## [What you have to do]
Count how many lines below include the string "Silkscreen". Only that number should appear in the reply.

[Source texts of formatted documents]

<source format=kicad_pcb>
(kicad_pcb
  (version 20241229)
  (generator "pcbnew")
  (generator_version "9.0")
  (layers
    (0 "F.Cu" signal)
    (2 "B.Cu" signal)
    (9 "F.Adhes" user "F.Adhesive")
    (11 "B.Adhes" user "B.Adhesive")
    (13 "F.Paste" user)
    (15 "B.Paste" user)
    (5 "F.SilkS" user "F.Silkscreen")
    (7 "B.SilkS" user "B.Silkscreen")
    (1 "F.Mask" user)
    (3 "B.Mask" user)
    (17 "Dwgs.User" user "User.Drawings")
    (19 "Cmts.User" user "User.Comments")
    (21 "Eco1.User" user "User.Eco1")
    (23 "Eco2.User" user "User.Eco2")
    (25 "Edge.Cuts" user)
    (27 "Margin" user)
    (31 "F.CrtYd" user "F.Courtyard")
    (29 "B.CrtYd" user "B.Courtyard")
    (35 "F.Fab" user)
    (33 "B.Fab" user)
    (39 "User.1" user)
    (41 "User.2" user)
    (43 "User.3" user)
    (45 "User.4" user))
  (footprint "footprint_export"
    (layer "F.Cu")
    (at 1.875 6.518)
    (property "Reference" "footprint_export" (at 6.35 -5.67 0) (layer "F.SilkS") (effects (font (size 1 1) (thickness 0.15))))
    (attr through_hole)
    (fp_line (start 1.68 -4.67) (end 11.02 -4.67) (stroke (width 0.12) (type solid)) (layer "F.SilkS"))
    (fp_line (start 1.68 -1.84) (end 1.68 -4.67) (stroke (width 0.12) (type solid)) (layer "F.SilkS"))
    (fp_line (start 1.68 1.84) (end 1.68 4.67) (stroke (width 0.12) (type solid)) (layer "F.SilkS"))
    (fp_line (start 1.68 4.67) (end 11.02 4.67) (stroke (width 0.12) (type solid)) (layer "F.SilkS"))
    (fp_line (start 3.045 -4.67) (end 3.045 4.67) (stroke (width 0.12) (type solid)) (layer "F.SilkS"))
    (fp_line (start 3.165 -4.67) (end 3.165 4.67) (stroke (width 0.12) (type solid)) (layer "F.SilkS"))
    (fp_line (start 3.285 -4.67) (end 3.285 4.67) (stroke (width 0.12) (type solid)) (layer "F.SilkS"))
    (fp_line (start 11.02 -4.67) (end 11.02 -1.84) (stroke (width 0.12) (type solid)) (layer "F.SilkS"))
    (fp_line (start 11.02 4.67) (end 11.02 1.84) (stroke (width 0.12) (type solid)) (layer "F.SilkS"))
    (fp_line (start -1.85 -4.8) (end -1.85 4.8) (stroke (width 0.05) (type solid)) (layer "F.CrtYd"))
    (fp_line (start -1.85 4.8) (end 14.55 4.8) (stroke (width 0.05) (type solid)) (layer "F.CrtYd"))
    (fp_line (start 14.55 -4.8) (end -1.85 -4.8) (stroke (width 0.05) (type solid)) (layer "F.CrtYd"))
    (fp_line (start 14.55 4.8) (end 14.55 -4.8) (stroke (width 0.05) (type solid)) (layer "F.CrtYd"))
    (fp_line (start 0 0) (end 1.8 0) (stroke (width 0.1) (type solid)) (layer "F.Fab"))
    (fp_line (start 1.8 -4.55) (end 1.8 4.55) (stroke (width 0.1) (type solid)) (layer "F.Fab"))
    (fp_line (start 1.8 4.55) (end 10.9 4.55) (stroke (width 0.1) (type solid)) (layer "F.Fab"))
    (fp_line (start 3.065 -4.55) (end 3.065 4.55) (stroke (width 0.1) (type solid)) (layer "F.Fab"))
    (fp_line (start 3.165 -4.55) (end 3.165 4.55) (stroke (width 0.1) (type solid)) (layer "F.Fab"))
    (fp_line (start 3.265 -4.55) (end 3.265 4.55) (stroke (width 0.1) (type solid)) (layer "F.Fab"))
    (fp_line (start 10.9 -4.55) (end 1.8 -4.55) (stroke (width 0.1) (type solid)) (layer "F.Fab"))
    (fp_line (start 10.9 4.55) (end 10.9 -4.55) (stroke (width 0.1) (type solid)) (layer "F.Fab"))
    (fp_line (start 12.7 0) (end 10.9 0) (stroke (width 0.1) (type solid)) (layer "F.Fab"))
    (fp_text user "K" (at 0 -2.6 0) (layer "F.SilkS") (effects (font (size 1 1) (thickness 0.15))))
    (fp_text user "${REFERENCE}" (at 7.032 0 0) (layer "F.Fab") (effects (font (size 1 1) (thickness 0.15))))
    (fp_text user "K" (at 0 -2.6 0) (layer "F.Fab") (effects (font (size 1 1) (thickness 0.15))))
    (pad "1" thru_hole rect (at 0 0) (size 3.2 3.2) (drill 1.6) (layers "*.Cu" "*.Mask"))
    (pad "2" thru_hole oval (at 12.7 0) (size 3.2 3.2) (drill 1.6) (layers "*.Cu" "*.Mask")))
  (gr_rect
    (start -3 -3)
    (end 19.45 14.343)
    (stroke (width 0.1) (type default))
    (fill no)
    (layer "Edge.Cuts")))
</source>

## [Task solution]
2